Previous studies have shown that rivaroxaban is efficacious in preventing VTE after knee replacement surgery. Two randomized, double-blind studies, RECORD 3 ( n = 2531 patients) and RECORD 4 ( n = 3148 patients), compared enoxaparin 40 mg SC daily or enoxaparin 30 mg SC twice daily with rivaroxaban 10 mg daily after total knee replacement.2,3 In these trials, study medications were continued for 10–15 days, and patients were followed for 30–35 days. Mandatory bilateral venography was conducted between days 11 and 15. The primary outcome was a composite of DVT, nonfatal pulmonary embolism, or death from any cause during the treatment period. A modified intention-to-treat analysis was used in both studies and included patients who had undergone surgery, who took the study medication, and who had adequate assessment for thromboembolism. In the RECORD 3 trial, the modified intention-to-treat analysis ( n = 1702 patients) revealed that the primary efficacy outcome occurred in 9.6% of the patients who received rivaroxaban and 18.9% of those who received enoxaparin ( p < 0.001), which corresponded to an absolute risk reduction of 9.3% and a number needed to treat of 11.2 In the RECORD 4 study, the modified intention-to-treat analysis ( n = 1924 patients) revealed that the primary efficacy outcome occurred in 6.9% of the patients taking rivaroxaban and 10.1% of those taking enoxaparin ( p = 0.0118), which corresponded to an absolute risk reduction of 3.2% and a number needed to treat of 31.3 The incidence of major bleeding and non-major, clinically relevant bleeding was greatest in the rivaroxaban treatment arms, corresponding to an absolute risk increase of 0.64% and a number needed to harm of 156 ( p = 0.039).4
Unfortunately, the timing of VTE in the RECORD trials was not recorded, but venography was conducted between days 11 and 15.2,3 The risk of VTE is highest shortly after surgery, and the median time of diagnosis for thromboembolic events is 7 days after total total knee replacement.5 The patient described in the current report presented with VTE 4 days after knee replacement surgery, and his VTE may have been related to an increased thromboembolic risk secondary to HIV infection and/or potentially enhanced clearance of rivaroxaban through a drug interaction with nevirapine.

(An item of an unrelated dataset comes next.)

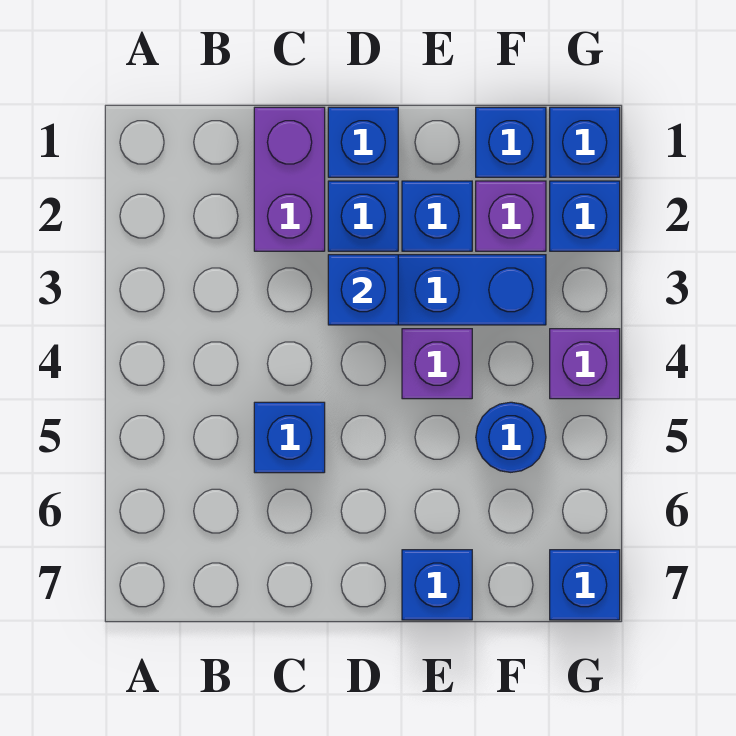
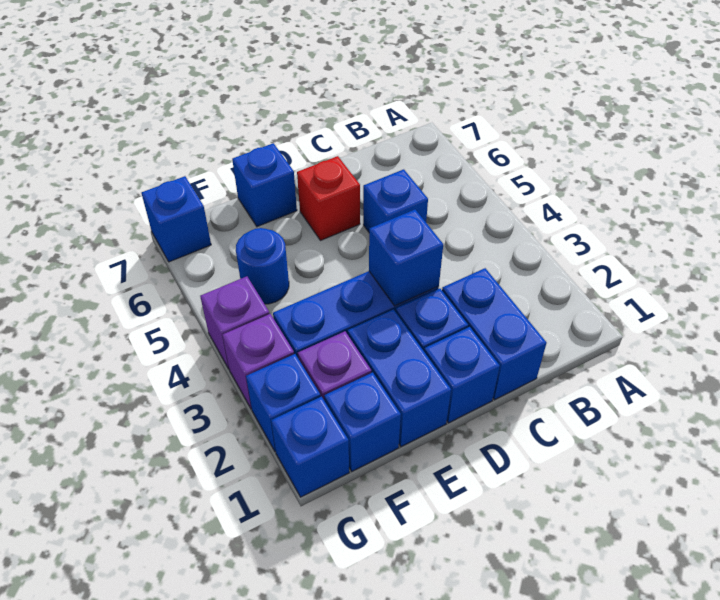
purple brick C1:C2 level 1 -> blue brick C1:C2 level 1
none -> red brick D6 level 1
blue brick E2 level 1 -> blue brick E1:E2 level 1
purple brick E4 level 1 -> purple brick G3 level 1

A search of various drug interaction resources did not reveal any potential interactions between rivaroxaban and nevirapine.6–11 A review of Embase (January 1980 to December 2012), OVID (January 1946 to December 2012), International Pharmaceutical Abstracts (January 1970 to December 2012), and Reactions Weekly (January 1990 to December 2012) using the search terms “rivaroxaban” and “nevirapine” yielded no citations. Lexi-Interact 2012 listed nevirapine as a strong inducer of isozyme CYP3A4, suggesting that nevirapine may decrease the serum concentration of rivaroxaban.12 The severity was listed as major, and the reliability rating was fair. The references for this interaction were the Canadian and US product monographs. The area under the curve and maximum serum concentration for rivaroxaban were approximately 50% and 22% lower, respectively, when a single dose of the drug (20 mg) was administered to individuals who were also taking rifampin, a known strong inducer of isozyme CYP3A4 (titrated up to 600 mg/day).12,13 A similar statement appeared on the University of Liverpool website for interactions involving HIV drugs.14 In contradiction, another drug interaction reference suggested that nevirapine is a weak inducer of isozyme CYP3A4.8 The Drug Interaction Probability scale developed by Horn and others15 suggests a possible drug interaction between nevirapine and rivaroxaban.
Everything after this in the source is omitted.